The third-party cookie is crumbling. What are the alternatives?

These trends have significant implications for communications teams and campaign evaluators who are still relying on cookie-based technologies such as Google Analytics to help them assess the impact of their work.

It is more important than ever to look at holistic evaluation – not just at indicative metrics – in order to understand campaign effectiveness and impact.

With European rulings putting ever more pressure on Google it is worth considering how you can build different forms of measurement into your campaign evaluations.

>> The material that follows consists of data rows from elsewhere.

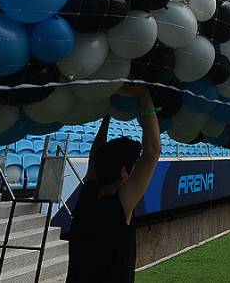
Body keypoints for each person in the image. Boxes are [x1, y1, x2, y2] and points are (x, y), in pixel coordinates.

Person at [66, 85, 162, 283]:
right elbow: (152, 150)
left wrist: (107, 114)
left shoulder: (87, 196)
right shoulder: (119, 205)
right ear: (124, 172)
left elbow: (95, 158)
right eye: (134, 166)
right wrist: (143, 94)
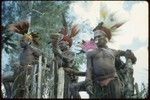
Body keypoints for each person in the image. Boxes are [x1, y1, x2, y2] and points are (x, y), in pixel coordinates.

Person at [85, 22, 136, 98]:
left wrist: (130, 55)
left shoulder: (113, 52)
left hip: (113, 81)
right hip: (97, 83)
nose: (96, 39)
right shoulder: (90, 53)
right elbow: (89, 69)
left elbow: (129, 55)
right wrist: (88, 83)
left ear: (105, 38)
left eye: (99, 36)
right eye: (95, 38)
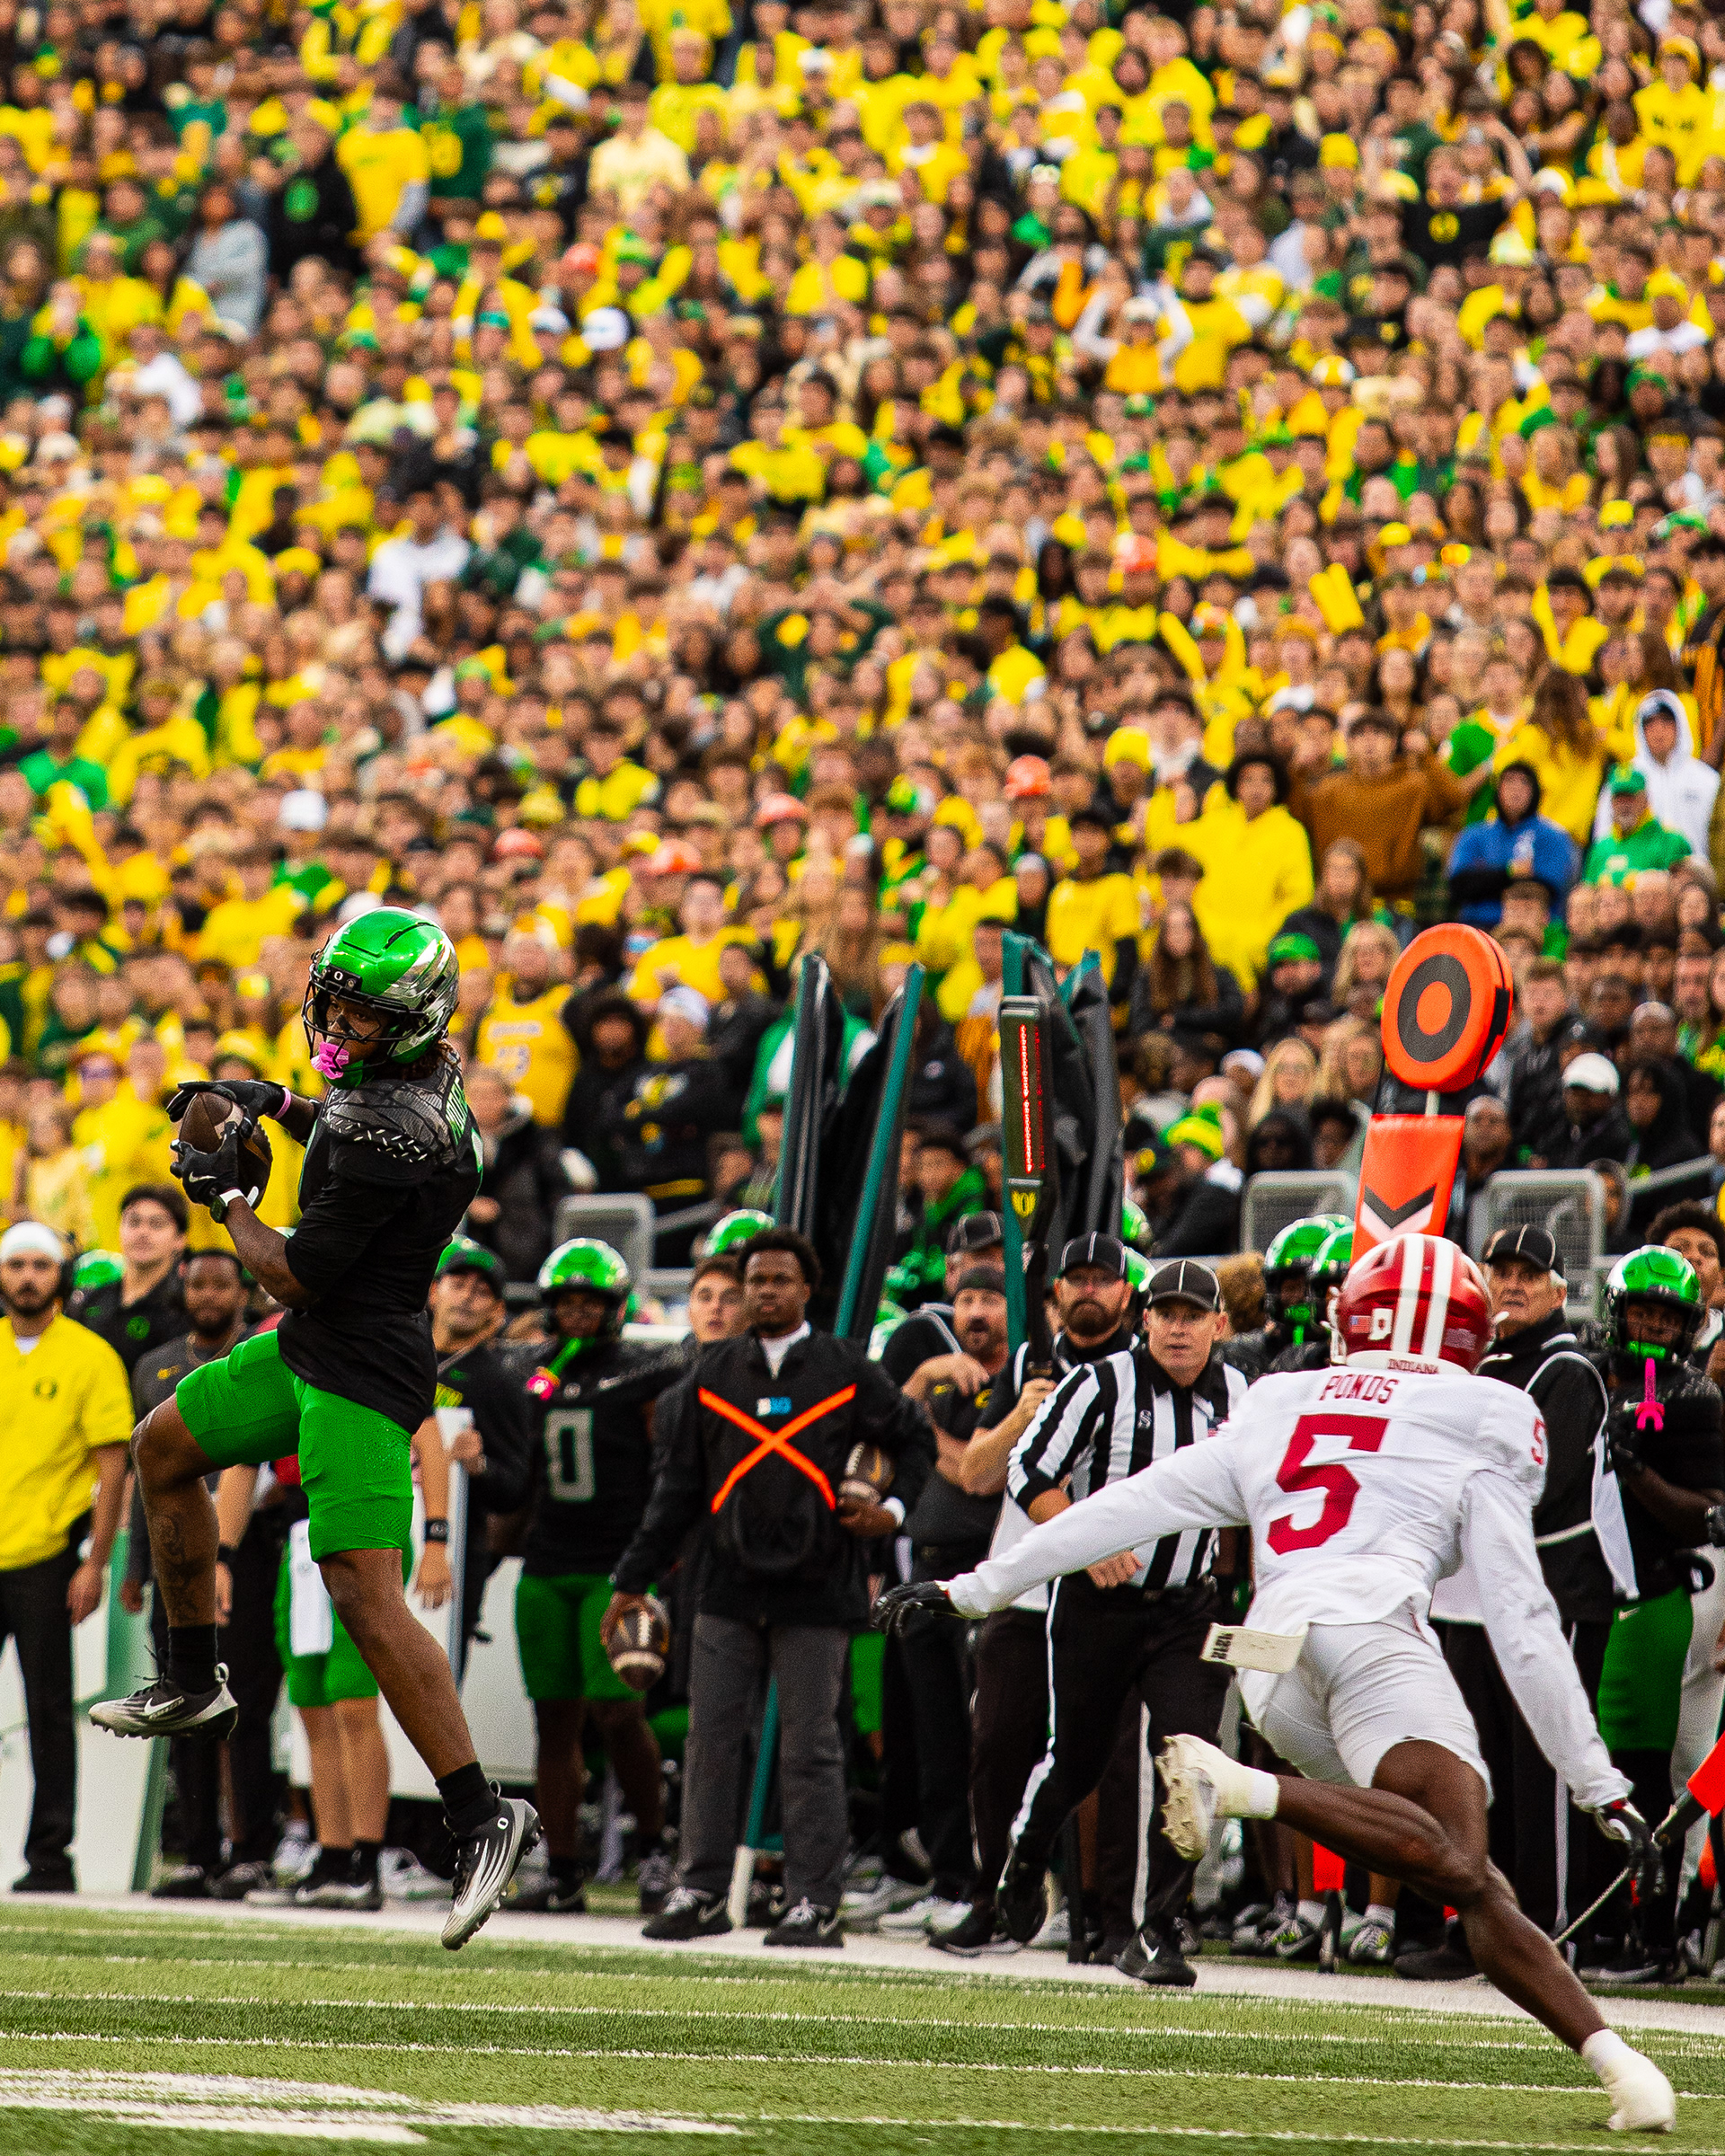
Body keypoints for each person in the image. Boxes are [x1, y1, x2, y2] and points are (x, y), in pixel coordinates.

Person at [885, 1235, 1675, 2135]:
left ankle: (1618, 2068)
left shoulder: (1279, 1399)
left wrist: (975, 1589)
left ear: (1355, 1318)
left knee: (1459, 1869)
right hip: (1372, 1633)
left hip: (1271, 1659)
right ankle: (1240, 1787)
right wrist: (1599, 1785)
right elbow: (1522, 1614)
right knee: (1458, 1856)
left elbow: (1130, 1504)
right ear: (1466, 1330)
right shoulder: (1488, 1410)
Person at [90, 909, 538, 1953]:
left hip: (360, 1371)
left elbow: (290, 1270)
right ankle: (194, 1678)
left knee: (364, 1598)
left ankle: (482, 1817)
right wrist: (278, 1103)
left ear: (413, 1021)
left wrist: (227, 1198)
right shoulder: (407, 1082)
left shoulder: (394, 1131)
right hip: (314, 1344)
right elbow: (342, 1124)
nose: (337, 1024)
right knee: (164, 1447)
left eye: (359, 1014)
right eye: (331, 1002)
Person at [606, 1227, 934, 1948]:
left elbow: (916, 1437)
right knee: (710, 1740)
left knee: (811, 1748)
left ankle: (815, 1901)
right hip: (725, 1583)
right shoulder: (713, 1373)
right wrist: (631, 1580)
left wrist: (892, 1511)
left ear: (806, 1288)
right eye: (756, 1280)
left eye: (781, 1280)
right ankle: (701, 1890)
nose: (766, 1292)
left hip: (820, 1584)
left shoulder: (847, 1367)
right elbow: (676, 1491)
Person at [988, 1250, 1247, 1984]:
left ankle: (1159, 1928)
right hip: (1098, 1605)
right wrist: (1086, 1542)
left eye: (1193, 1316)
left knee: (1191, 1763)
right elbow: (1028, 1470)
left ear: (1219, 1325)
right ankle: (1027, 1855)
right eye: (1166, 1314)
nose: (1178, 1329)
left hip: (1188, 1607)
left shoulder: (1241, 1395)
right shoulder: (1100, 1383)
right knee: (1078, 1759)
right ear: (1144, 1319)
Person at [1420, 1226, 1618, 1974]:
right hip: (1472, 1595)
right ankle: (1483, 1928)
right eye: (1500, 1270)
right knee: (1478, 1769)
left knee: (1545, 1768)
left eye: (1528, 1274)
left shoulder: (1568, 1370)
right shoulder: (1477, 1366)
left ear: (1559, 1290)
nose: (1511, 1284)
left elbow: (1539, 1486)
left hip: (1550, 1592)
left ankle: (1546, 1930)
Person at [503, 1237, 685, 1915]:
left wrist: (656, 1557)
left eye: (591, 1301)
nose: (578, 1312)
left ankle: (656, 1849)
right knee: (553, 1722)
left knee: (618, 1712)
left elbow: (667, 1470)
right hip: (547, 1562)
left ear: (616, 1306)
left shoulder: (643, 1372)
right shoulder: (534, 1373)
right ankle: (563, 1871)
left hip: (617, 1566)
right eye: (567, 1301)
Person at [1588, 1246, 1725, 1984]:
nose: (1649, 1328)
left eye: (1664, 1318)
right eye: (1639, 1313)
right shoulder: (1588, 1373)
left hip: (1654, 1595)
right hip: (1589, 1598)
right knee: (1604, 1770)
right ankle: (1607, 1927)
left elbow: (1707, 1514)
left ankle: (1655, 1937)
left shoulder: (1692, 1395)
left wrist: (1636, 1470)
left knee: (1645, 1776)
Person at [880, 1265, 1013, 1936]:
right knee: (933, 1738)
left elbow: (974, 1475)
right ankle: (947, 1877)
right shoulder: (939, 1378)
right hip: (927, 1571)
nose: (976, 1312)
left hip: (984, 1574)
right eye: (966, 1300)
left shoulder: (1020, 1383)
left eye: (990, 1299)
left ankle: (993, 1882)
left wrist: (923, 1428)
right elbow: (880, 1427)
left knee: (983, 1737)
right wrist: (921, 1380)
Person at [0, 1220, 131, 1891]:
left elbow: (113, 1467)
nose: (27, 1277)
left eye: (40, 1265)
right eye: (16, 1264)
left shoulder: (90, 1355)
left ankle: (50, 1856)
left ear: (62, 1276)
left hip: (46, 1556)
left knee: (49, 1710)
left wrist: (95, 1562)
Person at [124, 1247, 253, 1898]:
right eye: (198, 1284)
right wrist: (134, 1566)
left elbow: (257, 1465)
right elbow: (141, 1473)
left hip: (244, 1553)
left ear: (243, 1292)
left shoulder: (260, 1358)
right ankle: (199, 1853)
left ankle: (251, 1848)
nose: (208, 1295)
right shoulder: (154, 1365)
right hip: (172, 1559)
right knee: (182, 1699)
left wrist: (227, 1552)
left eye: (220, 1285)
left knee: (245, 1702)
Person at [423, 1237, 532, 1677]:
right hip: (383, 1538)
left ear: (497, 1311)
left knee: (436, 1680)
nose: (468, 1296)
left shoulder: (498, 1383)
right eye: (459, 1283)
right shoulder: (400, 1359)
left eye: (482, 1291)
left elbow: (516, 1488)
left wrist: (480, 1465)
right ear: (434, 1291)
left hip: (455, 1554)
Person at [67, 1182, 188, 1374]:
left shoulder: (185, 1306)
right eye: (133, 1222)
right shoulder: (91, 1301)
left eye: (156, 1224)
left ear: (180, 1239)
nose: (143, 1233)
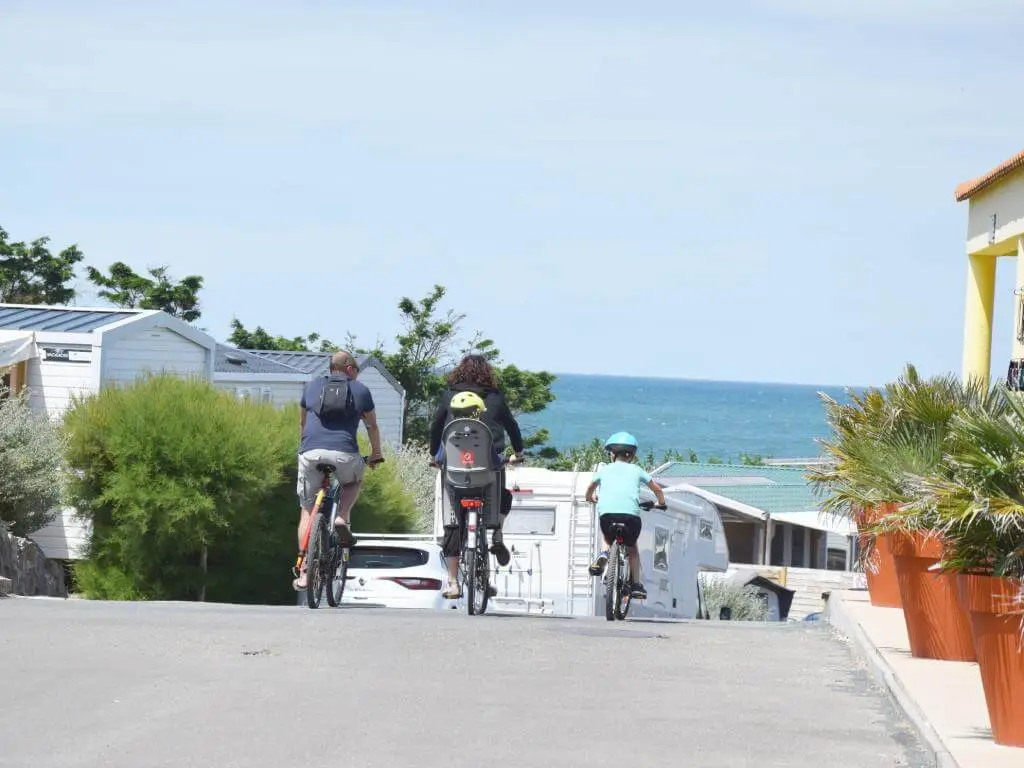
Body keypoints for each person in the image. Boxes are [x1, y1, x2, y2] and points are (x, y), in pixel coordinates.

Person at [428, 353, 525, 598]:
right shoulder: (495, 397)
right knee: (503, 495)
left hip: (454, 474)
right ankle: (497, 532)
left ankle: (452, 582)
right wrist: (519, 452)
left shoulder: (449, 396)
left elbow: (436, 427)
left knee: (452, 524)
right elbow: (512, 427)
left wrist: (433, 455)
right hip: (488, 474)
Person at [292, 350, 383, 591]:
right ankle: (342, 516)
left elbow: (302, 423)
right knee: (352, 482)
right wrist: (375, 455)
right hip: (344, 453)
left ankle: (303, 573)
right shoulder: (360, 390)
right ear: (350, 368)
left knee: (307, 510)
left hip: (310, 452)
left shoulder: (311, 387)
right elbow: (372, 427)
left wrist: (307, 448)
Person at [584, 431, 667, 600]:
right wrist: (661, 503)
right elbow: (657, 489)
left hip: (607, 515)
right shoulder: (637, 470)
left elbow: (590, 487)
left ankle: (604, 554)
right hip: (630, 518)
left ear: (612, 453)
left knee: (607, 537)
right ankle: (636, 584)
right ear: (632, 454)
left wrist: (590, 498)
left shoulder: (604, 470)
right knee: (633, 548)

Google itself has announced that it will deprecate third party cookies from its Chrome browser in 2023. It will join the likes of Safari and Firefox that have already implemented some blocking against third party cookies.

Organisations that plan for the phasing out of third party cookies now will have the benefit of understanding the impact of their campaigns more accurately in the future. There is a lot of value in creating benchmark data now in order to better evaluate future campaigns.

So what are the alternatives?

The jury is still out and there is a lot to be resolved in the whole post-cookie space but it’s likely that server-side tracking and analytics represent a more sustainable option. It is possible to run Google Analytics from your own servers. This turns third party cookies into first-party cookies and prevents most of your data from being blocked by ad blockers or browsers. It isn’t free, and requires more setup than ‘client side’ Google Analytics, but will give you a more robust set of analytics.

Of course, when it comes to an evaluation tool for behaviour change campaigns, Google Analytics is only ever a measure of output rather than an outcome and should be used alongside other evaluation tools that measure the real impact that the campaign has had.